(READING TEXT)
========
GKE Cluster Architecture

Cluster Modes

  • GKE Standard — you manage node configuration, machine types, node pools; full control
  • GKE Autopilot — Google manages node infrastructure; you only define pod specs; pay per pod not node
  • Regional clusters — control plane and nodes replicated across 3 zones; no single zone is a SPOF; recommended for production
  • Zonal clusters — single control plane in one zone; lower cost but less resilient

Node Pools

  • A cluster can have multiple node pools with different machine types (e.g., standard pool + GPU pool)
  • Node pools can be independently upgraded and scaled
  • Cluster Autoscaler — automatically adds nodes when pods are pending; removes nodes when underutilized
  • Node auto-provisioning — creates new node pools automatically for pending pods requiring specific resources
For the ACE exam: use Regional clusters for production HA. Use GKE Autopilot when the team wants minimal infrastructure management. Use Standard when you need GPU nodes or specific OS configurations.
========
(DATA)

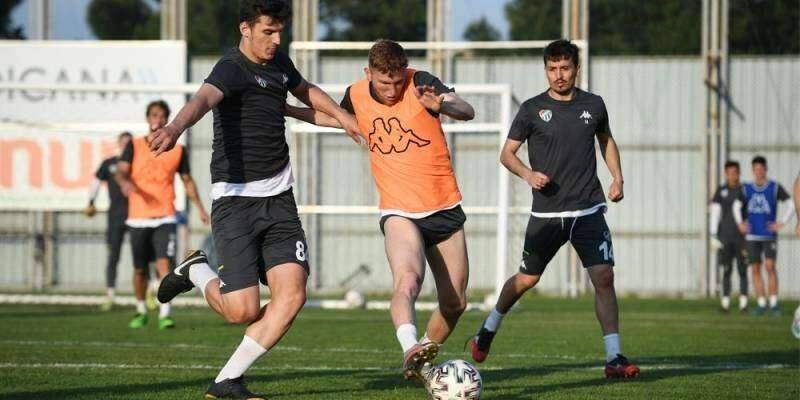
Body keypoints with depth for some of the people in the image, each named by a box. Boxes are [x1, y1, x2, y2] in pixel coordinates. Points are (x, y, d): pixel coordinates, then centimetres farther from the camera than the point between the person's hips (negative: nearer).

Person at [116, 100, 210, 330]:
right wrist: (125, 182, -30)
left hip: (164, 218, 0)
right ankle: (141, 312, 26)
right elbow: (121, 171, -7)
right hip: (138, 218, 0)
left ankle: (165, 314, -17)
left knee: (164, 263, -17)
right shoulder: (135, 146, 5)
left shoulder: (177, 150, 9)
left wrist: (199, 207, 12)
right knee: (140, 269, 7)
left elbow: (187, 180, 18)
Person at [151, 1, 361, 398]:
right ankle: (197, 271, 23)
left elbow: (305, 90, 37)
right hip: (235, 200, -7)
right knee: (242, 311, -11)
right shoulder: (232, 68, -14)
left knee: (291, 296, -10)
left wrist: (340, 114, 26)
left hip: (279, 199, 7)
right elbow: (203, 99, -38)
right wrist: (174, 128, -57)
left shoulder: (278, 61, 12)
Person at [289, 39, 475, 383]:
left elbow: (467, 112, -29)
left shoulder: (422, 84, -11)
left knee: (455, 303, 6)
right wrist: (287, 110, 21)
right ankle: (410, 350, -52)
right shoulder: (356, 96, -1)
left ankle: (423, 364, 29)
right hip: (400, 212, -1)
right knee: (407, 282, -31)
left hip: (445, 209, 1)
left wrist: (441, 104, -51)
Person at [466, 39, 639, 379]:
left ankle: (614, 358, -11)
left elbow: (606, 140, 24)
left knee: (603, 277, -12)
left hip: (589, 211, 1)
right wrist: (528, 174, -17)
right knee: (526, 280, 8)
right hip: (547, 213, -1)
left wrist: (617, 177, 10)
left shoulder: (593, 105, 6)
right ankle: (487, 331, 34)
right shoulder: (532, 109, -3)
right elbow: (507, 153, 2)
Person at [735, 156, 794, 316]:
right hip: (752, 236, 3)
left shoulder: (775, 187, -2)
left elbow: (792, 205, -4)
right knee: (755, 269, 2)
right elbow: (737, 206, 20)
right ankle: (761, 304, 8)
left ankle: (774, 303, -10)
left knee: (770, 266, -15)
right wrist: (740, 223, 5)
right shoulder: (747, 189, 7)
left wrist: (782, 222, -12)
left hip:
========
(EXPLORE THE MATERIAL)
1. Answer these from the text on GKE cluster architecture, one line each:
(a) Across how many zones are a regional cluster's control plane and nodes replicated?
(b) What does Cluster Autoscaler do when nodes are underutilized?
(c) Which cluster mode should be used when GPU nodes are needed?
2. Using the text on GKE cluster architecture, decide whether each statement agrees with it. Answer yes or no, and quote the words that settle it.
(a) With GKE Autopilot, you pay per node.
(b) Node pools can be upgraded and scaled independently.
(c) Zonal clusters are the recommended choice for production.
3. Continue the text on GKE cluster architecture from its last sentence.

(ANSWERS FOR THE EXERCISE)
1.
(a) 3 zones
(b) It removes nodes.
(c) GKE Standard

2.
(a) No: "pay per pod not node"
(b) Yes: "Node pools can be independently upgraded and scaled"
(c) No: "Regional clusters — control plane and nodes replicated across 3 zones; no single zone is a SPOF; recommended for production"

3.
Kubernetes Workload Objects

Core Objects

  • Pod — smallest deployable unit; one or more containers sharing network/storage
  • Deployment — manages stateless Pods with rolling updates and rollbacks; use for web apps and APIs
  • StatefulSet — stateful workloads with stable network identity and persistent per-pod volumes; use for databases
  • DaemonSet — ensures one Pod per node; use for log collectors, monitoring agents (Fluentd, Prometheus node exporter)
  • CronJob — scheduled batch jobs on a cron schedule

Scaling

  • Horizontal Pod Autoscaler (HPA) — scales Pod replicas based on CPU/memory or custom metrics
  • Vertical Pod Autoscaler (VPA) — adjusts Pod resource requests/limits automatically
  • kubectl scale deployment nginx --replicas=5 — manual scaling

Networking

  • ClusterIP — internal service, reachable only within the cluster
  • NodePort — exposes service on each node's IP at a static port
  • LoadBalancer — provisions a GCP External Load Balancer for the service
  • Ingress — HTTP(S) routing rules; on GKE creates a Global HTTP(S) Load Balancer
Know which Kubernetes object to use for each scenario. Deployment = stateless. StatefulSet = stateful with stable identity. DaemonSet = one pod per node. This is heavily tested.
Workload Identity & GKE Security

Workload Identity

  • Workload Identity is the recommended way to grant GKE workloads access to GCP APIs
  • Maps a Kubernetes Service Account (KSA) to a GCP Service Account (GSA)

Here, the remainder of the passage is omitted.